Task to carry out: Write the next part of the post below about the LLVM pull request on scalarizing target intrinsics, picking up right after its last line.

Supplied text:
..........

[llvm] [Scalarizer][DirectX] Add support for scalarization of Target intrinsics (PR #108776)

Sun Sep 15 12:00:25 PDT 2024

https://github.com/farzonl created https://github.com/llvm/llvm-project/pull/108776

Since we are using the Scalarizer pass in the backend we needed a way to allow this pass to operate on Target intrinsics.
We achieved this by add `TargetTransformInfo ` to the Scalarizer pass. This allowed us to call a function available to the DirectX backend to know if an intrinsic is a target intrinsic that should be scalarized.


>From 415244c90e009fd3899940c9ce335fb717b6eac9 Mon Sep 17 00:00:00 2001
From: Farzon Lotfi <farzon at farzon.org>
Date: Fri, 13 Sep 2024 14:21:18 -0400
Subject: [PATCH] [DirectX] Add support for scalarization of Target  intrinsics

---
 .../llvm/Analysis/TargetTransformInfo.h       |  7 ++-
 .../llvm/Analysis/TargetTransformInfoImpl.h   |  2 +
 llvm/include/llvm/CodeGen/BasicTTIImpl.h      |  4 ++
 llvm/include/llvm/IR/IntrinsicsDirectX.td     |  4 +-
 llvm/lib/Analysis/TargetTransformInfo.cpp     |  4 ++
 llvm/lib/Target/DirectX/CMakeLists.txt        |  1 +
 .../DirectX/DirectXTargetTransformInfo.cpp    | 23 +++++++++
 .../DirectX/DirectXTargetTransformInfo.h      |  1 +
 llvm/lib/Transforms/Scalar/Scalarizer.cpp     | 25 +++++++---
 llvm/test/CodeGen/DirectX/frac.ll             | 48 +++++++++++--------
 llvm/test/CodeGen/DirectX/rsqrt.ll            | 36 +++++++++-----
 11 files changed, 114 insertions(+), 41 deletions(-)

..........

Dataset:
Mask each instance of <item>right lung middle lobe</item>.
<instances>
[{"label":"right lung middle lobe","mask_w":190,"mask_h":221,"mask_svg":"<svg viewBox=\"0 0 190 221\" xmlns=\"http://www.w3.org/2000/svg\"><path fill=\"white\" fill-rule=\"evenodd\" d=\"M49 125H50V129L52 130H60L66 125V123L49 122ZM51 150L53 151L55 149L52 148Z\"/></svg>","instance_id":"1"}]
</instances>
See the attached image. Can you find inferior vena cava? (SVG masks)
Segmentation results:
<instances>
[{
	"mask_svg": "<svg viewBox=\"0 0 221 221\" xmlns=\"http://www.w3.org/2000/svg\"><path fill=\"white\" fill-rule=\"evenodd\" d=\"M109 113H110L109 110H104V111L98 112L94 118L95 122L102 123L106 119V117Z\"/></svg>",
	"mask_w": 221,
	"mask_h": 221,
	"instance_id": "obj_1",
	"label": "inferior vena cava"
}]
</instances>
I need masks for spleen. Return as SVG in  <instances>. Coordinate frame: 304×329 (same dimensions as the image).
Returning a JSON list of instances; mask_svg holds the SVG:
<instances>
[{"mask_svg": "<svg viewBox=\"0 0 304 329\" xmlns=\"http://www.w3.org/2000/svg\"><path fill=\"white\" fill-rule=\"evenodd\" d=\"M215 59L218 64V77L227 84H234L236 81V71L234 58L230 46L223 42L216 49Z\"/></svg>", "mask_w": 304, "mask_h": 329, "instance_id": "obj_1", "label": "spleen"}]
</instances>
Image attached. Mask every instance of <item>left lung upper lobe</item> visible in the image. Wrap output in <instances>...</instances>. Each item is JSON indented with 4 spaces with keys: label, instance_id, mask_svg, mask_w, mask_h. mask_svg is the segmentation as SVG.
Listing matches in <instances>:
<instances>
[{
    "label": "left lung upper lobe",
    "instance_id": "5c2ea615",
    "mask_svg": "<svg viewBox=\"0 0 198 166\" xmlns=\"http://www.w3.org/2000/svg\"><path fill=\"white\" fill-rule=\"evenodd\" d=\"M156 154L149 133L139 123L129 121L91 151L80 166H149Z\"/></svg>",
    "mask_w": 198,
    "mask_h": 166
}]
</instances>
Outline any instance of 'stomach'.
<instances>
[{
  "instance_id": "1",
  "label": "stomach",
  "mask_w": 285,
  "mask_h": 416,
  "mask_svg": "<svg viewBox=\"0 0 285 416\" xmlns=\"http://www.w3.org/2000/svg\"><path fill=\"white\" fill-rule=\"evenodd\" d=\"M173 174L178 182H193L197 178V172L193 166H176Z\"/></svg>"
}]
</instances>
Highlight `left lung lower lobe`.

..........

The output:
 create mode 100644 llvm/lib/Target/DirectX/DirectXTargetTransformInfo.cpp

diff --git a/llvm/include/llvm/Analysis/TargetTransformInfo.h b/llvm/include/llvm/Analysis/TargetTransformInfo.h
index b2124c6106198e..f47221ebfc6001 100644
--- a/llvm/include/llvm/Analysis/TargetTransformInfo.h
+++ b/llvm/include/llvm/Analysis/TargetTransformInfo.h
@@ -882,6 +882,8 @@ class TargetTransformInfo {
   ///  should use coldcc calling convention.
   bool useColdCCForColdCall(Function &F) const;
 
+  bool isTargetIntrinsicTriviallyScalarizable(Intrinsic::ID ID) const;
+
   /// Estimate the overhead of scalarizing an instruction. Insert and Extract
   /// are set if the demanded result elements need to be inserted and/or
   /// extracted from vectors.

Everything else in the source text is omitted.